Au cours d’une conférence de presse de ce mardi, le président du Barreau de Bujumbura n’est passé par quatre chemins par rapport à l’abrogation de la constitution de la constitution déjà annoncée par le pouvoir de Bujumbura.
En plaidant pour les deux mandats de Pierre Nkurunziza dans ces innovations à apporter à la constitution, il a indiqué que le pouvoir veut couvrir par la loi toutes les personnes impliquées dans les dossiers qui ont fait la chronique des médias ces dernières années à savoir les exécutions extrajudiciaires, les détournements des biens de l’Etat et d’autres crimes.

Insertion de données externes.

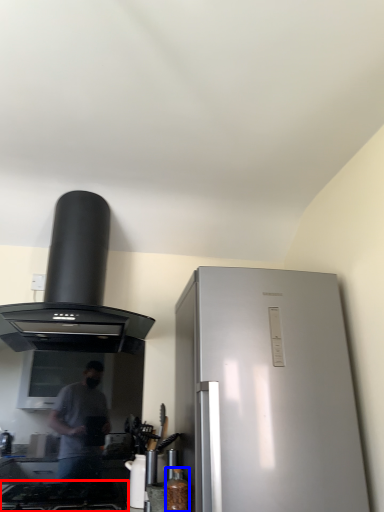
Question: Which object is further to the camera taking this photo, gas stove (highlighted by a red box) or bottle (highlighted by a blue box)?

Choices:
 (A) gas stove
 (B) bottle

Answer: (B)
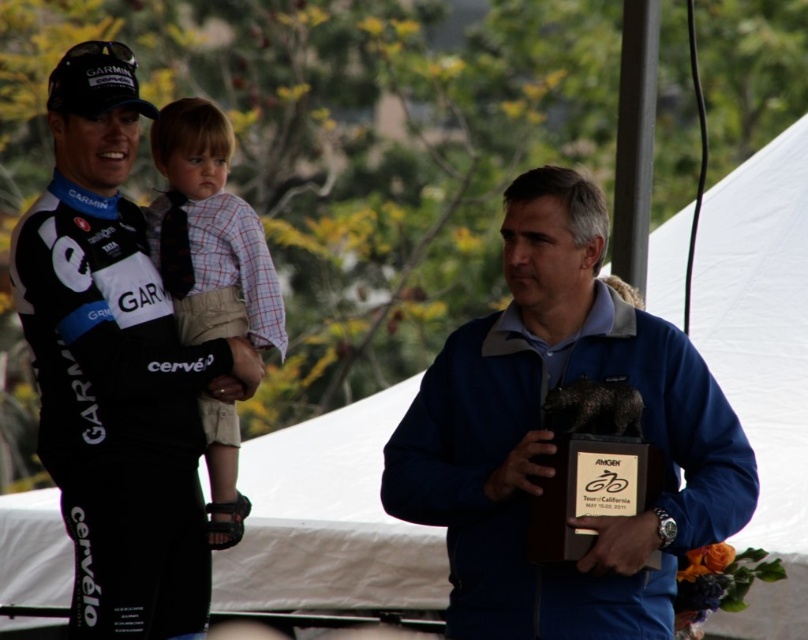
You are a photographer trying to capture a wide shot of both the person in the black cycling outfit on the left and the blue fabric jacket at center. Given that your camera has a maximum focus range of 60 feet, will you be able to capture both subjects in focus?

The two subjects are 61.57 feet apart, which exceeds the camera maximum focus range of 60 feet. Therefore, you won not be able to capture both subjects in focus.

You are organizing a photo shoot and need to ensure that the matte black cycling jersey at center and the plaid shirt at center are visible in the frame. Given their sizes, which one might require more space in the composition?

The matte black cycling jersey at center is larger in size than the plaid shirt at center, so it would require more space in the composition to ensure visibility.

You are a photographer positioned at the center of the stage. You need to capture a photo that includes both the blue fabric jacket at center and the matte black cycling jersey at center. What is the minimum distance you need to move backward to ensure both objects are in frame?

The blue fabric jacket at center is 12.40 feet from the matte black cycling jersey at center. To include both in the frame, you need to move backward at least 12.40 feet to ensure both are visible.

Pour le Barreau de Bujumbura, il y a inéluctablement anguille sous roches puisque l’actuelle constitution est le fruit des négociations houleuses entre les burundais, raisons pour laquelle son amendement ou sa révision sans concertations seraient significatives de coup d’Etat constitutionnel.
Jusqu’à présent le pouvoir de Bujumbura ne s’est pas clairement exprimé sur les amendements multiples qui seraient à apporter à la constitution. Beaucoup d’organisations politiques tel certains partis politiques, la société civile et autres se sont déjà inscrits en faux contre ce projet de d’abrogation de la constitution.
Un professeur d’université , Dr Didace Kiganahe aurait servi de consultant pour faire ce projet de révision de la constitution.